22/09/2021. Aussi étonnant que cela puisse paraître, il aura fallu attendre le début du 21ème siècle et les mesures de Gaia pour enfin mieux connaître le voisinage très proche du Soleil. Pourtant, son étude a commencé depuis longtemps : dès la première mesure de parallaxe trigonométrique c’était déjà l’objectif de F.W. Bessel en 1838. Le premier catalogue recensant les étoiles plus proches que 10 pc a été publié par Louise F. Jenkins en 1937. Il comprenait 127 étoiles et leurs compagnons, et L.F. Jenkins ajoutait : « il semble probable que nous ne connaissons actuellement qu’environ un quart des étoiles plus proches que 10 pc autour du Soleil ». Vingt ans après, le comptage des étoiles proches a été étendu à 20 pc par Wilhelm Gliese, avec la publication, en 1957 du « Catalogue of Nearby Stars, CNS », contenant 915 étoiles. Ces travaux se sont poursuivis pour aboutir à la troisième version de ce catalogue, CNS3 (Gliese et Jahreiss, 1991), contenant 3803 étoiles plus proches que 25 pc et dont les distances provenaient, pour les plus précises, du premier grand catalogue de parallaxes trigonométriques mesurées au sol par divers observatoires (The General Catalogue of Trigonometric Stellar Parallaxes, van Altena, Lee, Hoffleit, 1995). Cependant, ces parallaxes trigonométriques étaient, majoritairement, peu précises et entachées d’erreurs très variables d’un observatoire à l’autre.

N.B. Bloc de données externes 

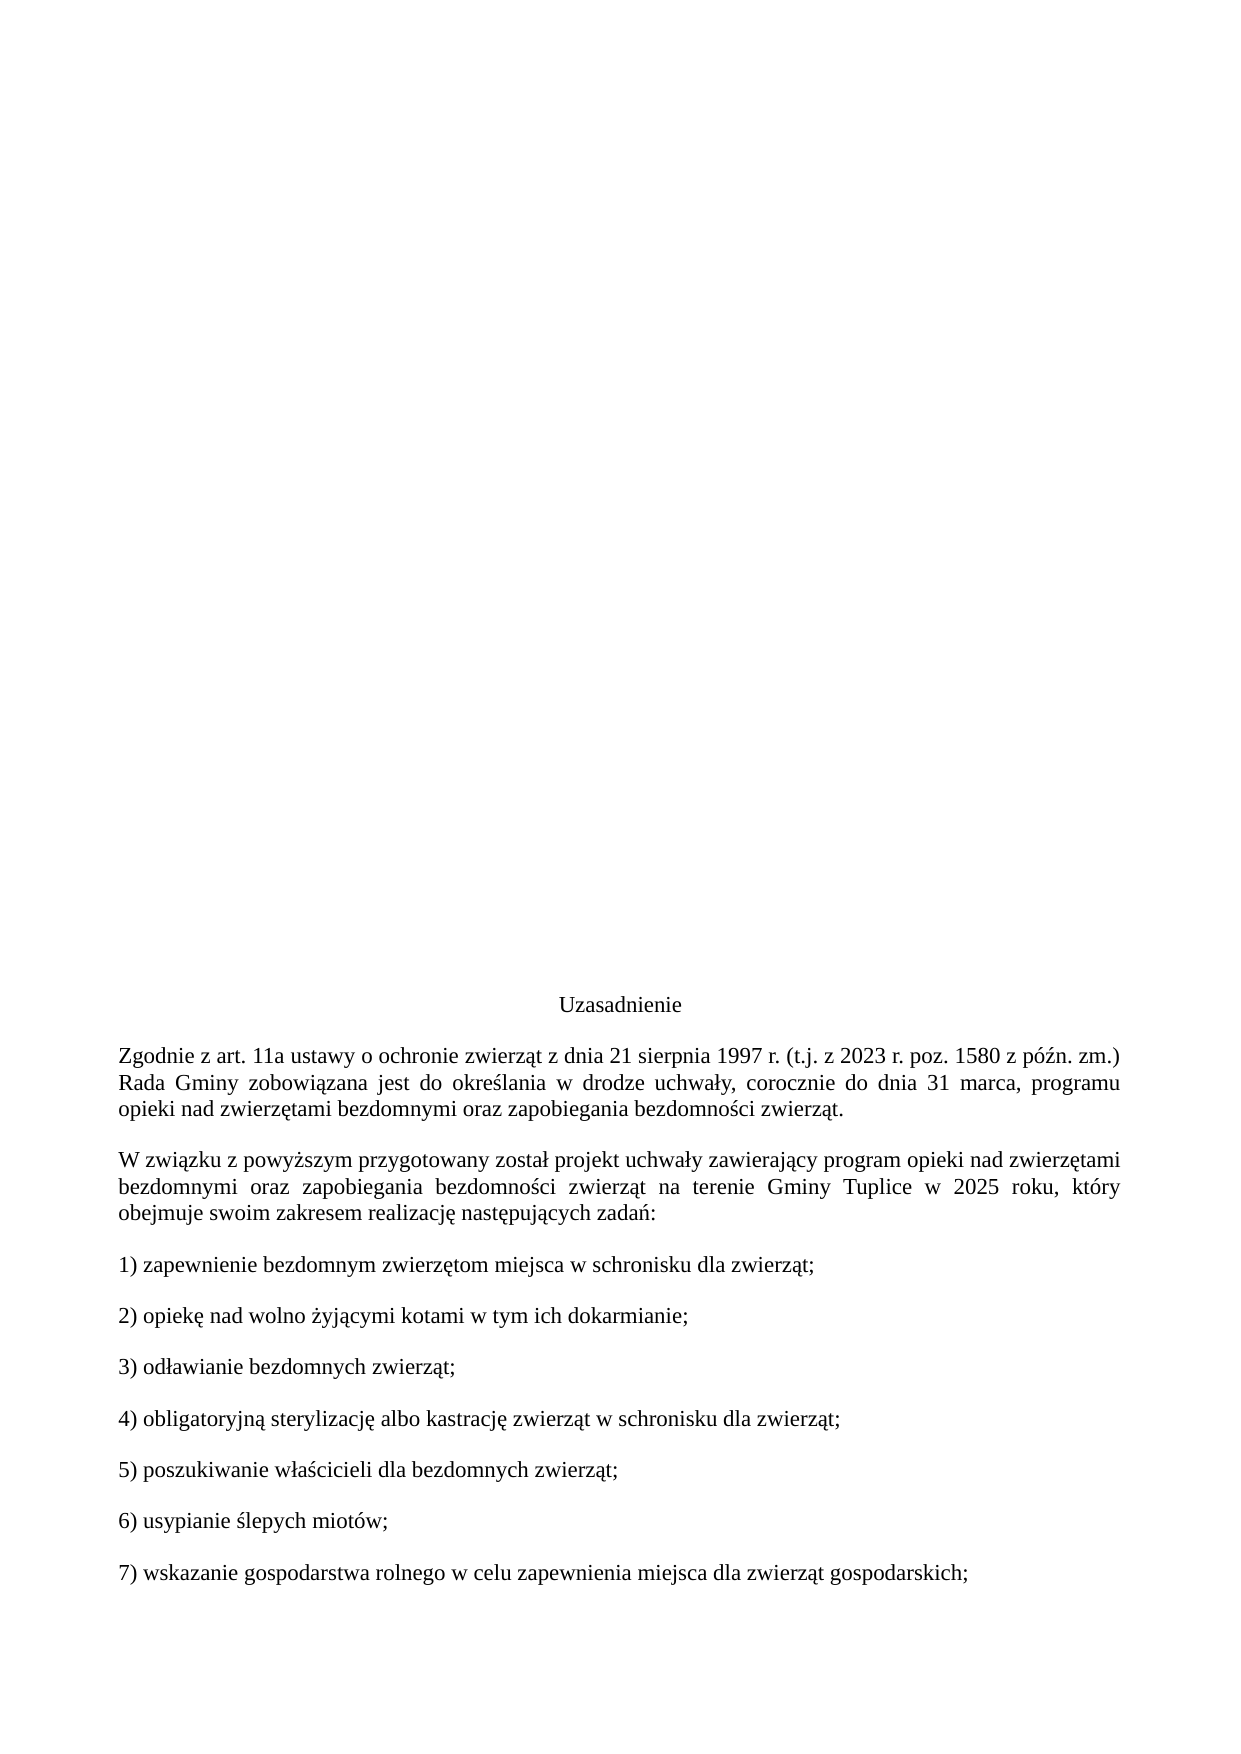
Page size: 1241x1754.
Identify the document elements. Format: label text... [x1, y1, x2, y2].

text 1) zapewnienie bezdomnym zwierzętom miejsca w schronisku dla zwierząt; [118, 1251, 1122, 1277]
text 2) opiekę nad wolno żyjącymi kotami w tym ich dokarmianie; [118, 1302, 1122, 1328]
text 6) usypianie ślepych miotów; [118, 1507, 1122, 1534]
text Uzasadnienie [118, 991, 1122, 1017]
text 4) obligatoryjną sterylizację albo kastrację zwierząt w schronisku dla zwierząt; [118, 1405, 1122, 1431]
text W związku z powyższym przygotowany został projekt uchwały zawierający program opieki nad zwierzętami bezdomnymi oraz zapobiegania bezdomności zwierząt na terenie Gminy Tuplice w 2025 roku, który obejmuje swoim zakresem realizację następujących zadań: [118, 1147, 1122, 1226]
text 7) wskazanie gospodarstwa rolnego w celu zapewnienia miejsca dla zwierząt gospodarskich; [118, 1559, 1122, 1585]
text Zgodnie z art. 11a ustawy o ochronie zwierząt z dnia 21 sierpnia 1997 r. (t.j. z 2023 r. poz. 1580 z późn. zm.) Rada Gminy zobowiązana jest do określania w drodze uchwały, corocznie do dnia 31 marca, programu opieki nad zwierzętami bezdomnymi oraz zapobiegania bezdomności zwierząt. [118, 1042, 1122, 1122]
text 3) odławianie bezdomnych zwierząt; [118, 1353, 1122, 1380]
text 5) poszukiwanie właścicieli dla bezdomnych zwierząt; [118, 1456, 1122, 1482]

Il a fallu attendre la première mission d’astrométrie spatiale, Hipparcos, et ses parallaxes très précises publiées en 1997, pour réaliser que quelque 40% des étoiles du catalogue CNS3 étaient, en fait, plus lointaines que 25 pc. Pire, la comparaison entre les distances Hipparcos et les estimations de distance basées sur le type spectral et le diagramme de Hertzsprung-Russell (diagramme HR) montraient que près de la moitié des étoiles estimées être à moins de 80 pc étaient plus - ou beaucoup plus - lointaines.

Gaia permet des mesures de parallaxes beaucoup plus précises qu’Hipparcos et pour beaucoup plus d’étoiles : le programme d’observation d’Hipparcos avait dû être choisi à l’avance, en tenant compte de la limite en magnitude (12) et de la distribution sur le ciel (pas plus de trois étoiles par degré carré). Gaia est la première mission permettant une observation systématique du voisinage solaire et ce, jusqu’à la magnitude 21. Déjà, avec Gaia DR2, les diagrammes HR des étoiles plus proches que 25, 50 et 100 pc avaient donné un avant-goût de la qualité des données Gaia.

La première partie du troisième catalogue Gaia, Gaia EDR3, avec ses mesures astrométriques encore plus précises permet d’affiner notre connaissance du voisinage proche du Soleil. Comparé à l’ensemble de la Voie Lactée, de diamètre environ 30 000 pc, cette bulle de 100 pc est minuscule mais cette limite a été choisie car elle correspond à la distance maximum à laquelle Gaia peut observer toutes les étoiles, même les moins lumineuses, et ainsi obtenir un recensement complet.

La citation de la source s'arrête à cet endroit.